Старик тяжело плюхнулся в мягкие подушки. Отдуваясь, пристально уставился на пианиста. Отвисшие щеки сползали на воротник мундира. Тонкие бескровные губы были плотно сжаты. Тусклые глаза смотрели холодно, настороженно.
«Жаба!» — с неприязнью подумал Гаршин.
Рубинштейн продолжал играть.
Очарованье музыки погасло.
Ненавистный образ господина с сигарой обернулся пресыщенной жабой. Старая жаба, вдоволь насытившись червяками да мошками, уселась отдыхать. И тут ей захотелось… искусства. Жаба заметила прекрасную розу.
— Это для меня! — решила жаба. И прохрипела цветку: — Постой, я тебя слопаю!
Но роза была по-настоящему прекрасной розой — не поделкой для утоления голода безобразных пресыщенных жаб. Розу срезали, и она своею красотою, нежным запахом скрасила последние минуты умиравшего мальчика.
Так слагалась сказка.
Рубинштейн играл, играл.
И снова музыка заполнила все существо. И снова казалось, что крылья выросли. Хотелось лететь.
А сановный старикашка? Его Гаршин просто перестал замечать. Было не до него. Так девушка, пришедшая в сад, чтобы срезать прекрасную розу, отшвырнула жабу носком башмака.
В ту ночь родилась гаршинская сказка «О жабе и розе».
Маленькая сказка. Не решение проблемы. Кусочек настроения.

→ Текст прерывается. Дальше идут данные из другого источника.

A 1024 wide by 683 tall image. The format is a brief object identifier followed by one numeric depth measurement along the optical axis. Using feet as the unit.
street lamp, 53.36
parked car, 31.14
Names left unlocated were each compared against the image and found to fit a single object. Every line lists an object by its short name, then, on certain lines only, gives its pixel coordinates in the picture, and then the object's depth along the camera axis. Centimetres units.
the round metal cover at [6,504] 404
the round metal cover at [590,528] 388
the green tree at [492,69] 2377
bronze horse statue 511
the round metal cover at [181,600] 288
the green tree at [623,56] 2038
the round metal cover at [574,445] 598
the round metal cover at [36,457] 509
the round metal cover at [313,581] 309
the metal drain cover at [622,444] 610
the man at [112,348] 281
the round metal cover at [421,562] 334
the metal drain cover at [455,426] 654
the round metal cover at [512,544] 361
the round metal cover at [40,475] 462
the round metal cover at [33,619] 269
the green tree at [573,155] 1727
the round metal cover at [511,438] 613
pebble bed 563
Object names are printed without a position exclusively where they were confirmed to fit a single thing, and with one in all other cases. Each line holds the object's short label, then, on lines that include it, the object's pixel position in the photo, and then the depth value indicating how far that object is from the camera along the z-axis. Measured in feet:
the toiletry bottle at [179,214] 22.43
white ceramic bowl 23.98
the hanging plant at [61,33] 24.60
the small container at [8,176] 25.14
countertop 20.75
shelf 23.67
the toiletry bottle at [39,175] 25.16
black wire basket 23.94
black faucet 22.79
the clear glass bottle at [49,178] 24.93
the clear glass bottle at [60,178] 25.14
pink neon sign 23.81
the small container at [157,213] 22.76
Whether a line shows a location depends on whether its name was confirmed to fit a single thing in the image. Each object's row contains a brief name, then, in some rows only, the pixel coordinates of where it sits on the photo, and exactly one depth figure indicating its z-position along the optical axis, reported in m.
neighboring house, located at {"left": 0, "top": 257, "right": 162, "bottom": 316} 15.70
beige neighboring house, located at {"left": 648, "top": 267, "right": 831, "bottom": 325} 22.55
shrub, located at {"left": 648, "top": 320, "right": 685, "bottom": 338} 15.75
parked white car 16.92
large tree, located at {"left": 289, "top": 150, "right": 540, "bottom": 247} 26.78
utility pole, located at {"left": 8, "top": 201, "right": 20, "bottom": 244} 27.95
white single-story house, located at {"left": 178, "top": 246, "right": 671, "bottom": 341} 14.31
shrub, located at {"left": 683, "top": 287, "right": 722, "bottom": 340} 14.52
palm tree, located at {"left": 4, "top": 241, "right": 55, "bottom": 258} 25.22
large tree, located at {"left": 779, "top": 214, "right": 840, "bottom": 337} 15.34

Печальная сказка. И все же бодрая. Жаба не слопала розу. Не для безобразных жаб расцветают сады. У прекрасных цветов иное назначение…

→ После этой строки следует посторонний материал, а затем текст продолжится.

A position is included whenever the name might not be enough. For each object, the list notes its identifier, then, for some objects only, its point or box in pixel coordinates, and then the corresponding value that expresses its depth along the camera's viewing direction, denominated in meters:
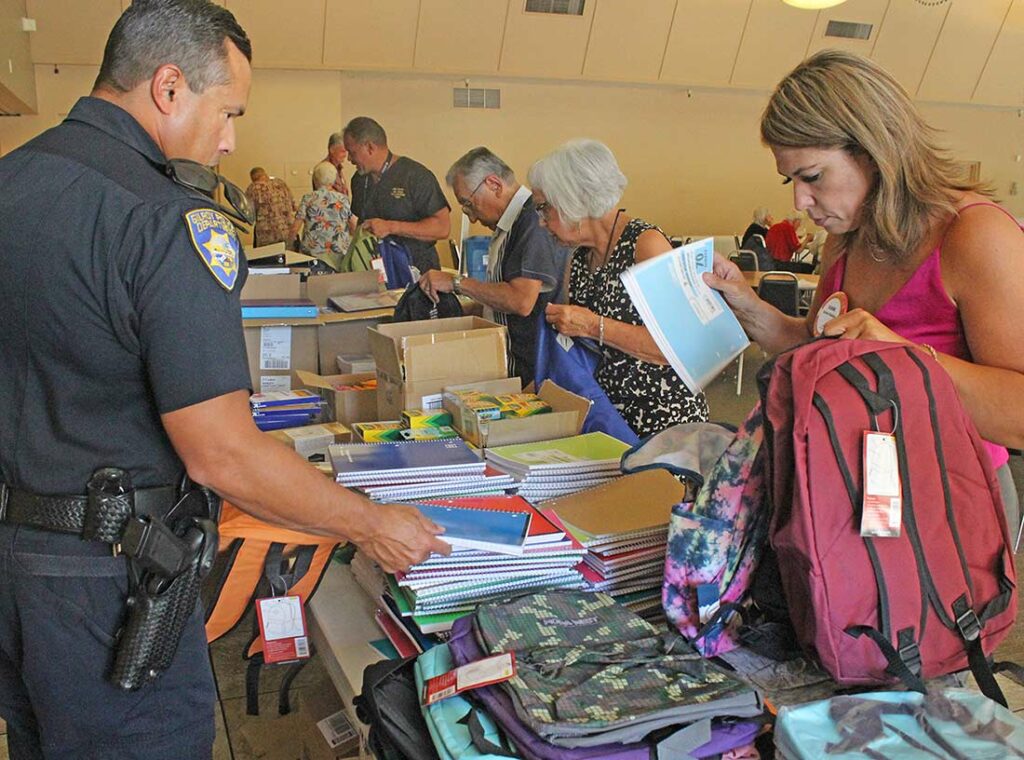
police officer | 1.09
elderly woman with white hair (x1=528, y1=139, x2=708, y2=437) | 2.23
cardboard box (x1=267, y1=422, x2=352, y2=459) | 2.25
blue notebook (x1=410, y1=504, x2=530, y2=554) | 1.31
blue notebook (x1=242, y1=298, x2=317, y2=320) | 3.05
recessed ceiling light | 8.66
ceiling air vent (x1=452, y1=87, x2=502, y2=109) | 11.59
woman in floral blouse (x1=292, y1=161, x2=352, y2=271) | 5.89
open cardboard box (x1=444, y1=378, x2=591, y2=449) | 1.80
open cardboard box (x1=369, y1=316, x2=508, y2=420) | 2.20
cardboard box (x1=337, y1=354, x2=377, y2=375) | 3.13
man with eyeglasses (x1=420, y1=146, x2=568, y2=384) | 2.84
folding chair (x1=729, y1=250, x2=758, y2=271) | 7.99
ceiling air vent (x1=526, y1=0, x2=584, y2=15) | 10.84
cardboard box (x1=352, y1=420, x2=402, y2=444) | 1.96
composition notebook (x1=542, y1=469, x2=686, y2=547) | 1.42
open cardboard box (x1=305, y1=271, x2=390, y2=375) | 3.31
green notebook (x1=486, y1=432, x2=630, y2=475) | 1.62
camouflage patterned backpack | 0.93
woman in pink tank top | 1.21
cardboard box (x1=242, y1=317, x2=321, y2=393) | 3.12
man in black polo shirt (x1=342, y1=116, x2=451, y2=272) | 4.56
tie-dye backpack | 1.17
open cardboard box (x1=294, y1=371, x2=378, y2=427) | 2.61
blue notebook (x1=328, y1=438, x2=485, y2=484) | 1.51
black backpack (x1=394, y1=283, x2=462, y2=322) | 3.06
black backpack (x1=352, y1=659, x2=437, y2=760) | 1.03
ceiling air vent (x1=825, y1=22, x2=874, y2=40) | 12.32
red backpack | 1.04
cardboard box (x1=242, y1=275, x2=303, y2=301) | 3.42
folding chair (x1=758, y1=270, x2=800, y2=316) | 5.94
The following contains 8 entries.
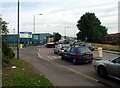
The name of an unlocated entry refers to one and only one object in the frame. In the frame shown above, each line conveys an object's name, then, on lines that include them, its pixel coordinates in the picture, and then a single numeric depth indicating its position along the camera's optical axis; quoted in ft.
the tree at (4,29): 50.70
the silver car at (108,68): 18.97
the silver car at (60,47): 56.89
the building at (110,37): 237.96
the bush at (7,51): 36.08
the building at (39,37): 232.43
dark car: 32.68
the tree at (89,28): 184.47
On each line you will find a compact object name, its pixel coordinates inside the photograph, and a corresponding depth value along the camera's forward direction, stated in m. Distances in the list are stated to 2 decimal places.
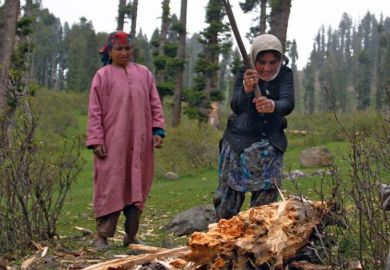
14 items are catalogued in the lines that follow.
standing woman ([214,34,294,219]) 4.58
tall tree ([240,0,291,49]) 11.56
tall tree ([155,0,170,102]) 26.37
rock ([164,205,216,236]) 6.52
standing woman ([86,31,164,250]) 5.32
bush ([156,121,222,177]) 17.52
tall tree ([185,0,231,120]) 25.80
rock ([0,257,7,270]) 4.50
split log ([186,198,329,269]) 3.67
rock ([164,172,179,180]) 16.81
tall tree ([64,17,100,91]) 56.34
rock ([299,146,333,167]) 15.95
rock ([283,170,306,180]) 13.50
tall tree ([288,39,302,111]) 99.54
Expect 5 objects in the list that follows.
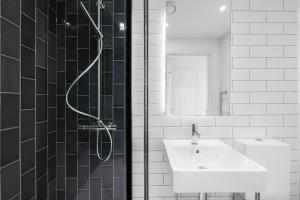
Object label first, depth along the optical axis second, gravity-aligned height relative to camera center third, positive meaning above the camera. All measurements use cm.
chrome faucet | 181 -33
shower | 145 -5
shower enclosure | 144 -3
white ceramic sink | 127 -48
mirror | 192 +36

Один из тогдашних критиков, прочитав сказку, поморщился: «Уж нет ли тут намека на то, что поэзия должна утолять несчастных, а не пресыщенных?». В сказке не было «намеков». Там все было прямо сказано.
Между первой статьей (об Обществе выставок) и статьей об Академии художеств лежал самый главный в жизни Гаршина 1877 год. Гаршинский отчет о выставке учеников Академии появился в конце декабря этого года. Две страстные статьи критика-передвижника. Но автор первой из них — юноша, горячий, запальчивый, иронический. Автор второй — встревоженный и возмущенный солдат, вернувшийся с войны.